Sunbelt States Losing Population

In a major reversal of trends, for the first time many of the most populated Sunbelt states are losing population as a result of the real estate crash and financial strain.

Sedona, Arizona

It’s the first time in decades that many of the country’s finest Sunbelt states, including Florida, Nevada and Arizona have experienced a drop in residents. But the nation’s biggest state, California with nearly 38-million residents is experiencing population growth as a result of a higher birth rate, according to the California Department of Finance.

California’s population grew less than one percent between July, 2008 and July, 2009 according to official population estimates released by the State Department of Finance. The figure represents 353,000 new residents during the fiscal year, despite the fact that many Californians are leaving the state for jobs and a lower cost of living.

The increase is attributed to higher birth rates. The rise in new births is the primary source of growth in California in the last year with 547,000. However, net migration contributed just slightly more than 37,000 new residents. The state gained over 179,000 new foreign immigrants during the year, and lost an estimated 142,000 people to other states.

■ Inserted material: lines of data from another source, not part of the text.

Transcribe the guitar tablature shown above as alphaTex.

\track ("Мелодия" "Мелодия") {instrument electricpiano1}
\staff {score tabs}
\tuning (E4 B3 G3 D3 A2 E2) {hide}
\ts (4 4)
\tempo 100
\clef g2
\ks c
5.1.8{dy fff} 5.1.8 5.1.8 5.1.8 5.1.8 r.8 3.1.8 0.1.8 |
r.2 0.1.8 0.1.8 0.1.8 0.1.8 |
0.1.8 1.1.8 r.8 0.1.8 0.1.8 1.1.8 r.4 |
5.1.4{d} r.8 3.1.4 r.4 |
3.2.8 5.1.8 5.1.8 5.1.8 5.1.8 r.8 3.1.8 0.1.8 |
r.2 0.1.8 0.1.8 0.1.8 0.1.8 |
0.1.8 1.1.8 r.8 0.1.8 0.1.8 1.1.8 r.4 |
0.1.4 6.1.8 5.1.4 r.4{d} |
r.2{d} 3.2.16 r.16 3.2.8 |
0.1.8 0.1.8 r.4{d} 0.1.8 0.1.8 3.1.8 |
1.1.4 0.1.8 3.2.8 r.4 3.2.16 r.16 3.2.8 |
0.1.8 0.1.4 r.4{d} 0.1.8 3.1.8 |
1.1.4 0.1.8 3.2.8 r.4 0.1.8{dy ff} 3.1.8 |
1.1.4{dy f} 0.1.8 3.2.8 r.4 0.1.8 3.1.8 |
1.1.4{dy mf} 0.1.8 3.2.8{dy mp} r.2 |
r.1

While California has continued to experience population growth even though it has one of the highest foreclosure rates in the country, Florida has seen its population shrink for the first time in 63 years.

The reversal was triggered by two years of back-to-back hurricanes, higher property taxes and more expensive home insurance rates. The migration of Florida residents to other states, including heavily to North Carolina and Tennessee is attributed to lower housing prices.

Carmel, California

The recession triggered an increase in migration of seniors from Florida, who are highly dependent on fixed income retirement. Losses in the stock market and housing wealth have also contributed to moving. Many in the tourist and construction industries, Florida’s two biggest employment segments have lost jobs, forcing moves. Others are seeking more affordable life-styles with lower tax burdens.

Some 142,000 California residents moved to other states during the fiscal year to escape higher state taxes, congestion and weakening government services. Tens of thousands of Californians are moving to east coast states, a reversal of trends that dates back to World War II.

In hard-hit Nevada, where Las Vegas suffers from the highest foreclosure rate in the nation Nevada state officials say the state lost 27,677 people in the last fiscal year. Growing job losses in construction and gaming contribute to the trend. The last time the Silver State saw a loss in population was during the 1910-1920 decade.

Strong evidence is also developing to show population losses in much of Arizona. At the height of the real estate boom Phoenix had the highest median housing price in the nation, but with the bust Phoenix is also suffering through one of the more painful busts in the U.S. Foreclosures are projected to exceed 2009 levels this year, delaying any real sort of economic recovery in housing for longer.

Utility hook-ups have slowed. Elementary and high school enrollments in many areas are dropping, indications that fewer people are living in Phoenix and Tucson. The migration of residents, facing economic hardship moving to other areas of the country out of Sunbelt states is evident as more families move in with friends and relatives.